A quem me lerá meses após na sala de espera de um dentista.

Era um senhor inflexível em suas posições ideológicas, daqueles que tentam a todo custo fazer proselitismo. E a nossa conversa, naquele domingo (que merecia coisa melhor), tinha sido marcada pela aspereza. Avisado por terceiros de que eu escrevia humor, ao fim do entrevero verbal, o meu adversário sai-se com esta: "Ah, então toda essa nossa conversa vai ser publicada?! Pois eu vou ler no jornal".
Fechei-me para meditar sobre aquela proposta - um autêntico tirar leite das pedras!
O que os colegas humoristas escrevem não nos dá assunto. Mostra-nos a técnica, os recursos utilizados - o que não é pouca coisa - e, por vezes, nos inspiram para analogias. O assunto mesmo nós temos é que tirar do quotidiano, da leitura de um livro bem cacete, dos programas de TV... Daquele "tijolão" que, ao ser aberto, esvoaçam as traças. E que, no meio delas, está a musa que preside o humor.

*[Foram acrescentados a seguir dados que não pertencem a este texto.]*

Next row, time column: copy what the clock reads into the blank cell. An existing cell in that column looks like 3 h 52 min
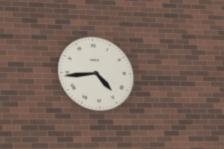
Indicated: 4 h 44 min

Um equívoco é pensar que o escritor de humor sabe contar uma boa anedota. Ora, numa roda de amigos, raramente eu me lembro de uma... por mais que esprema a memória. Apesar de já ter arquivado nela as "Anedotas do Pasquim", do primeiro ao oitavo volume, as obras completas do Chico Anysio e os casos gauchescos. E se, acaso, de uma delas eu me lembrar, para que vai servir? Não vou saber desembuchá-la como faz um bom contador de piadas.
Uma piada é um diamante bruto a ser lapidado: isso é tarefa para um escritor. Mas a lapidação que ele faz não extingue  o diamante que continua a existir na joia. À espera de um contador de piadas que lhe retire as novas faces que a lapidaria lhe acrescentou.
Outro engano é imaginar que o humorista é uma pessoa sempre agradável e comunicativa. A ser colocado no mesmo plano do comediante, do clown e do bobo da corte. Ledo ivo engano. Há-os inclusive coléricos e irascíveis. E há os que se fecham num imutável mutismo como o genial Luís Fernando Veríssimo. Que não perde a linha nem quando atende o telefone.
Não conheço LFV. E passo adiante o que Carlos Eduardo Novaes disse sobre o colega, enquanto papeava com admiradores no restaurante "Trattoria", aqui em Fortaleza.
Mamma mia! Ainda bem que a moda do "piadokê" acabou logo.